CHASKA, Minn. – The normal pressure to win the Ryder Cup was compounded for the U.S. team this year with the added weight of trying to get the changes right.
The task force-turned-committee that overhauled the entire Ryder Cup process for the U.S. side was on trial, whether those behind the makeover wanted to admit it or not.
“The pressure started when some dumbass opened his mouth two years ago in the media center,” said Phil Mickelson, who gets much of the credit for the task force after he criticized the leadership and process two years ago in Scotland.
For Mickelson, this was much more than just his 11th start in the biennial matches, it was a referendum on his leadership. The man behind the changes, and the man calling many of the shots according to various sources, probably felt more pressure than anyone. All of which makes his performance in Minnesota even more impressive.
Mickelson went 2-1-1 for the week, including a 2-and-1 victory paired with Matt Kuchar in Saturday’s fourball session that helped shift momentum back in the U.S. team’s direction.
In a moment of telling levity, Mickelson was asked following the U.S. team’s 17-11 victory what he thought of captain Davis Love III’s leadership style? Nearly the entire team turned their chairs in his direction in mocking anticipation.

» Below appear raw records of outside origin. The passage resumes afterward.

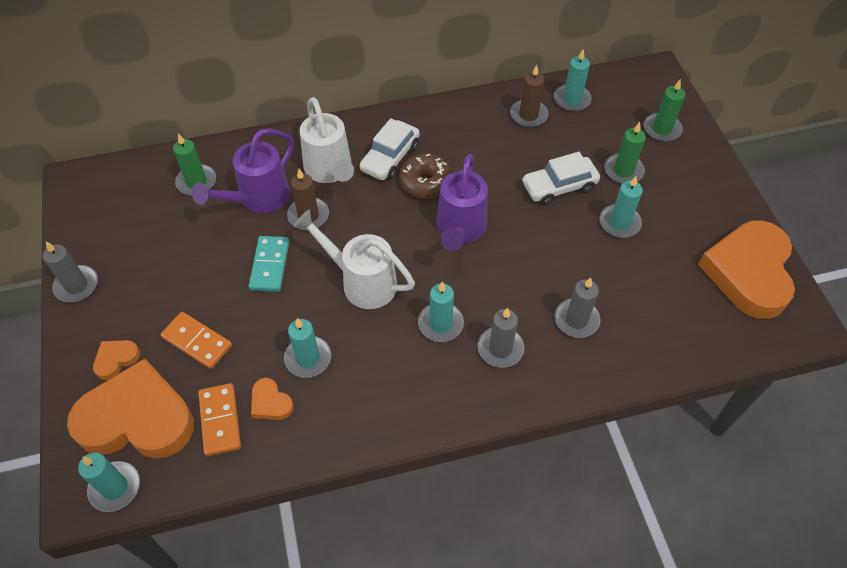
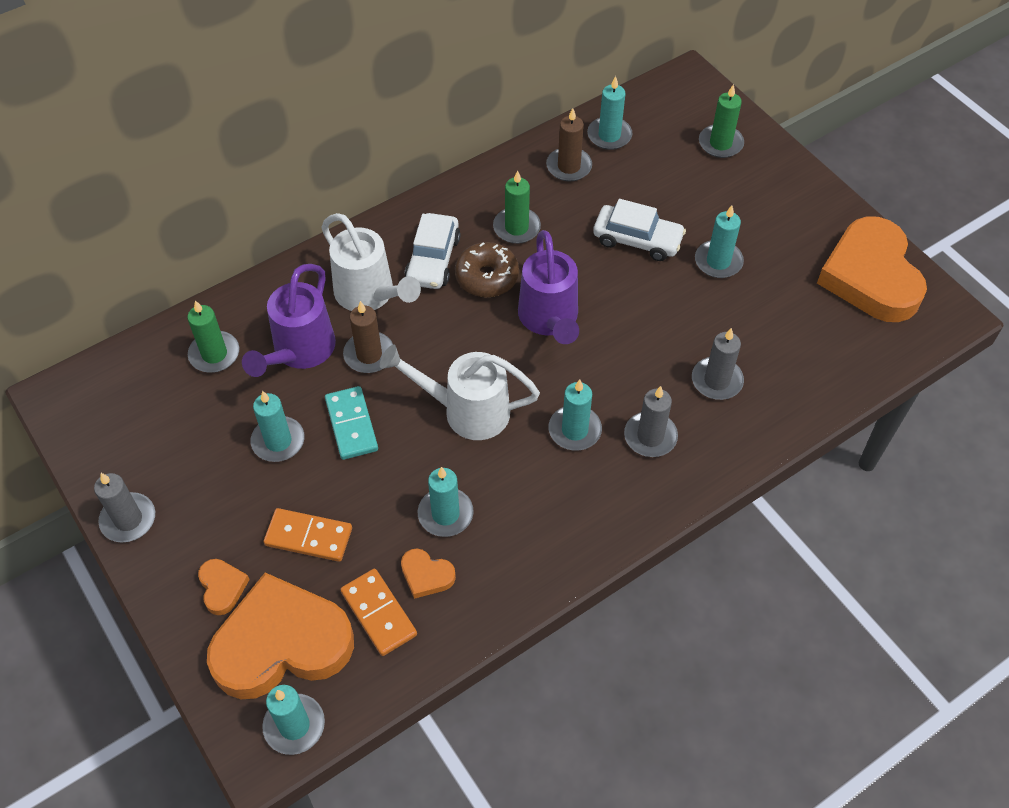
camera: 20 degrees left, 0 degrees up
(116, 359) = (222, 587): orange heart -> orange heart turned 135 degrees clockwise
(210, 261) = (278, 441): none -> turquoise candle
(559, 187) = (637, 240): white car -> white car turned 120 degrees counterclockwise
(623, 171) = (699, 202): green candle -> green candle (516, 227)

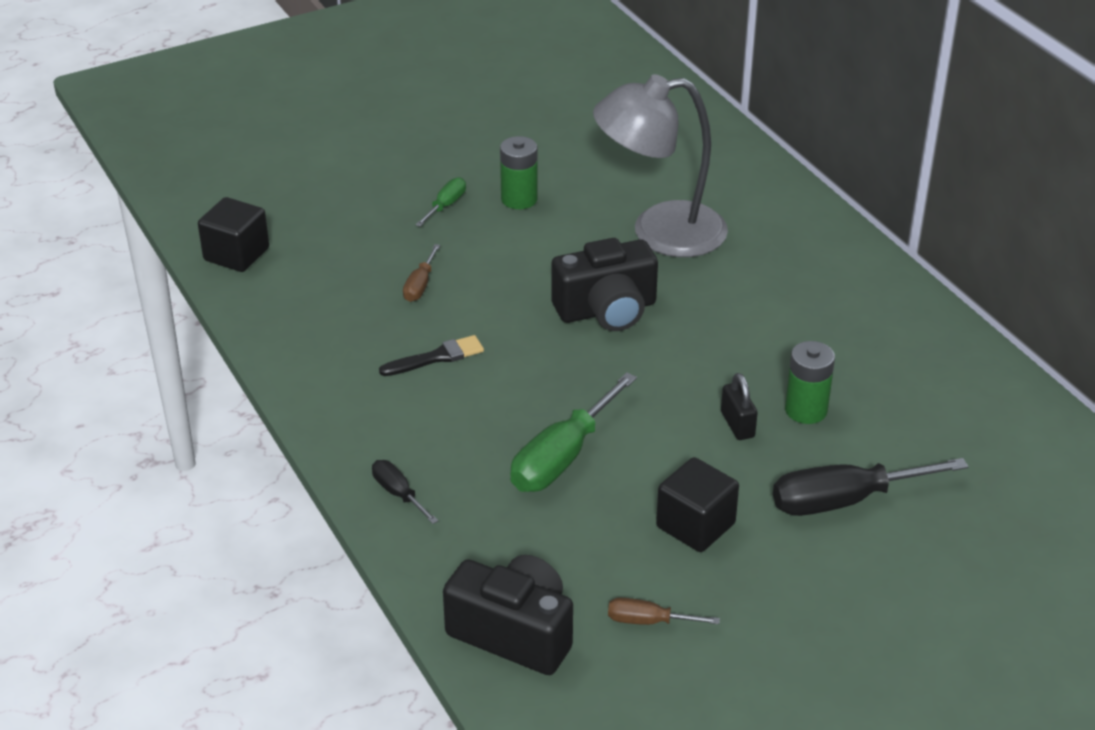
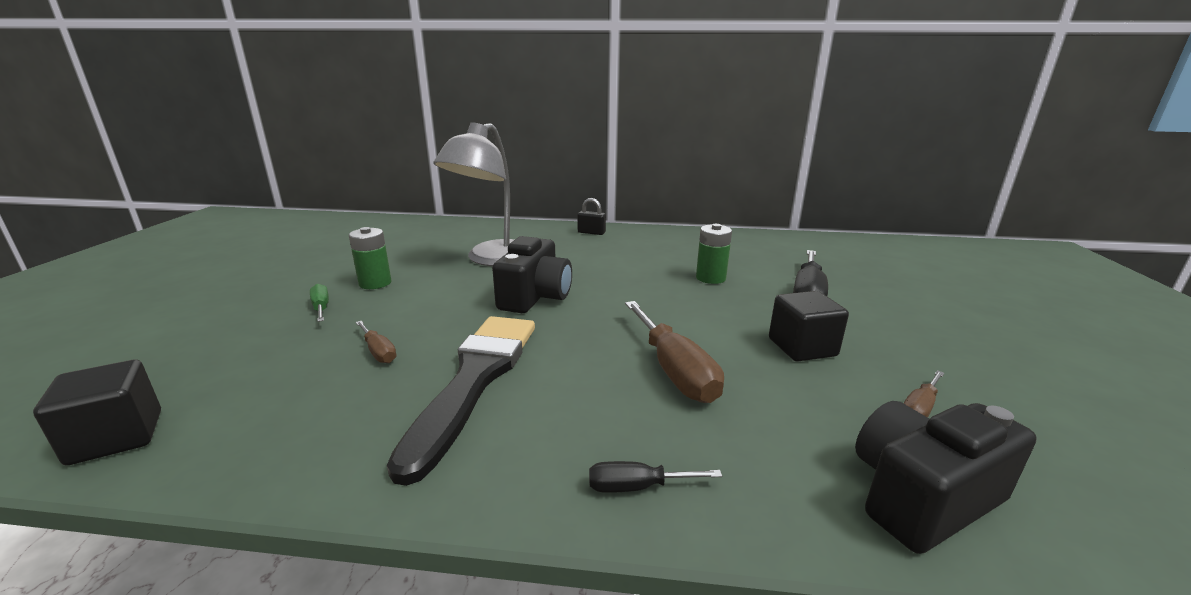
camera: 55 degrees left, 15 degrees down
(436, 357) = (475, 380): black brush -> black brush, size x2.24
(562, 457) = (674, 370): green screwdriver -> brown screwdriver
(737, 425) = (704, 299): black padlock -> black padlock (591, 232)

“We had a lot of fun together as a team, and we played some great golf and we are really excited to have won,” he smiled as the team applauded.
Mickelson went on to explain the importance of the changes and what this means to the future of the Ryder Cup.
“It's important to start this foundation. It's great that we had success this week, but it's not about one year or one Ryder Cup. It's about a multitude, for decades to come,” he said before being interrupted by a champagne cork being popped. “That's my cue to shut up.”